--- START ---

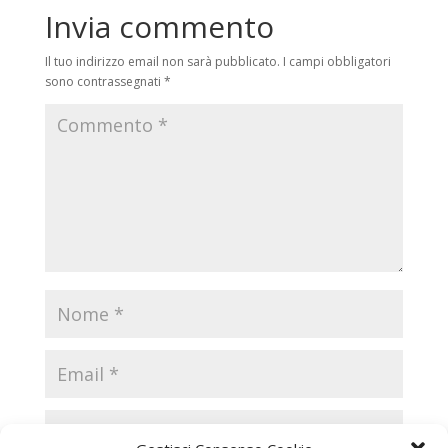
Invia commento
Il tuo indirizzo email non sarà pubblicato.
I campi obbligatori
sono contrassegnati
*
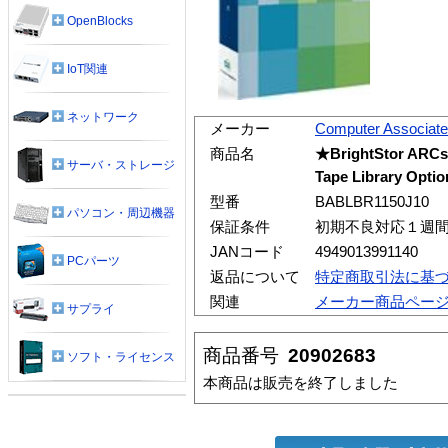
OpenBlocks
IoT関連
ネットワーク
メーカー
Computer Associat
商品名
★BrightStor ARCse
サーバ・ストレージ
Tape Library Optio
型番
BABLBR1150J10
パソコン・周辺機器
保証条件
初期不良対応１週
JANコード
4949013991140
PCパーツ
返品について
特定商取引法に基
関連
メーカー商品ペー
サプライ
商品番号
20902683
ソフト・ライセンス
本商品は販売を終了しました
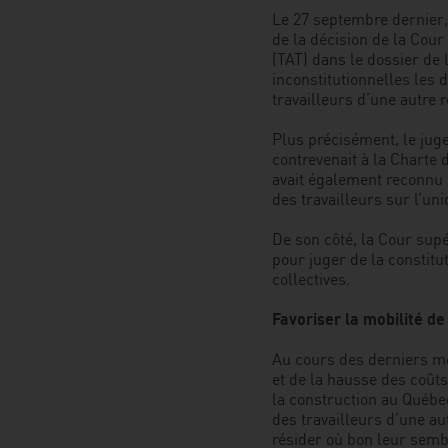
Le 27 septembre dernier,
de la décision de la Cour
(TAT) dans le dossier de 
inconstitutionnelles les 
travailleurs d’une autre r
Plus précisément, le jug
contrevenait à la Charte d
avait également reconnu 
des travailleurs sur l’un
De son côté, la Cour supé
pour juger de la constitu
collectives.
Favoriser la mobilité d
Au cours des derniers moi
et de la hausse des coûts
la construction au Québec
des travailleurs d’une au
résider où bon leur semb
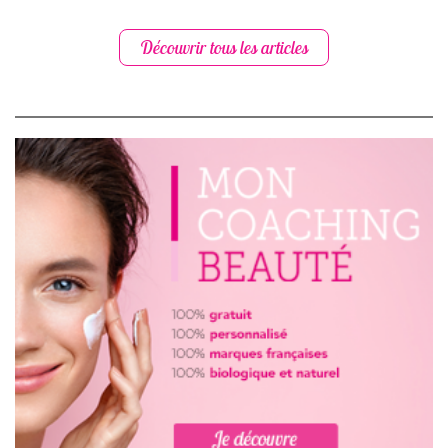
Découvrir tous les articles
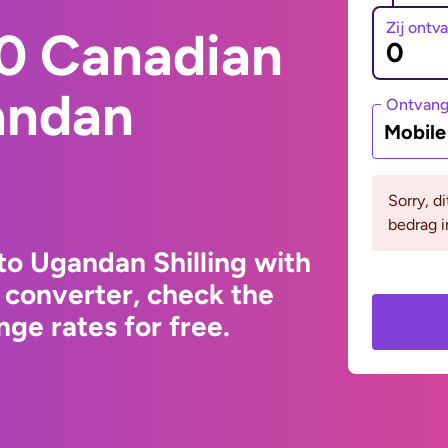
Zij ontv
0 Canadian
andan
Ontvan
Mobil
Sorry, d
bedrag i
to Ugandan Shilling with
 converter, check the
ge rates for free.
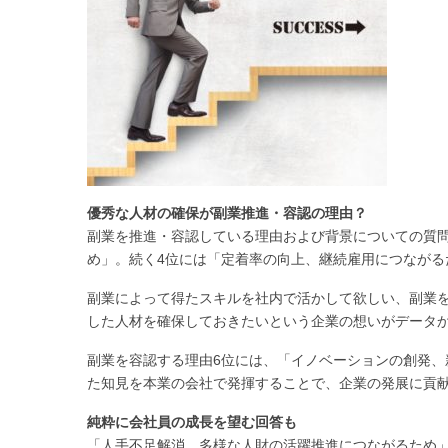
優秀な人材の確保が副業推進・容認の理由？
副業を推進・容認している理由および背景についての質
め」。続く4位には「定着率の向上、継続雇用につながる
副業によって得たスキルを社内で活かして欲しい、副業
した人材を確保しておきたいという企業の想いがデータ
副業を容認する理由6位には、「イノベーションの創発
た知見を本業の会社で発揮することで、企業の発展に貢
純粋に会社員の成長を望む回答も
「人手不足解消、多様な人財の活躍推進につながるため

--- END ---

Could the lines above be copied out exactly, with no image carried over?

Invia commento
Il tuo indirizzo email non sarà pubblicato.
I campi obbligatori
sono contrassegnati
*
OpenBlocks
IoT関連
ネットワーク
メーカー
Computer Associat
商品名
★BrightStor ARCse
サーバ・ストレージ
Tape Library Optio
型番
BABLBR1150J10
パソコン・周辺機器
保証条件
初期不良対応１週
JANコード
4949013991140
PCパーツ
返品について
特定商取引法に基
関連
メーカー商品ペー
サプライ
商品番号
20902683
ソフト・ライセンス
本商品は販売を終了しました
Le 27 septembre dernier,
de la décision de la Cour
(TAT) dans le dossier de 
inconstitutionnelles les 
travailleurs d’une autre r
Plus précisément, le jug
contrevenait à la Charte d
avait également reconnu 
des travailleurs sur l’un
De son côté, la Cour supé
pour juger de la constitu
collectives.
Favoriser la mobilité d
Au cours des derniers moi
et de la hausse des coûts
la construction au Québec
des travailleurs d’une au
résider où bon leur semb
Découvrir tous les articles
Zij ontv
0 Canadian
andan
Ontvan
Mobil
Sorry, d
bedrag i
to Ugandan Shilling with
 converter, check the
ge rates for free.
優秀な人材の確保が副業推進・容認の理由？
副業を推進・容認している理由および背景についての質
め」。続く4位には「定着率の向上、継続雇用につながる
副業によって得たスキルを社内で活かして欲しい、副業
した人材を確保しておきたいという企業の想いがデータ
副業を容認する理由6位には、「イノベーションの創発
た知見を本業の会社で発揮することで、企業の発展に貢
純粋に会社員の成長を望む回答も
「人手不足解消、多様な人財の活躍推進につながるため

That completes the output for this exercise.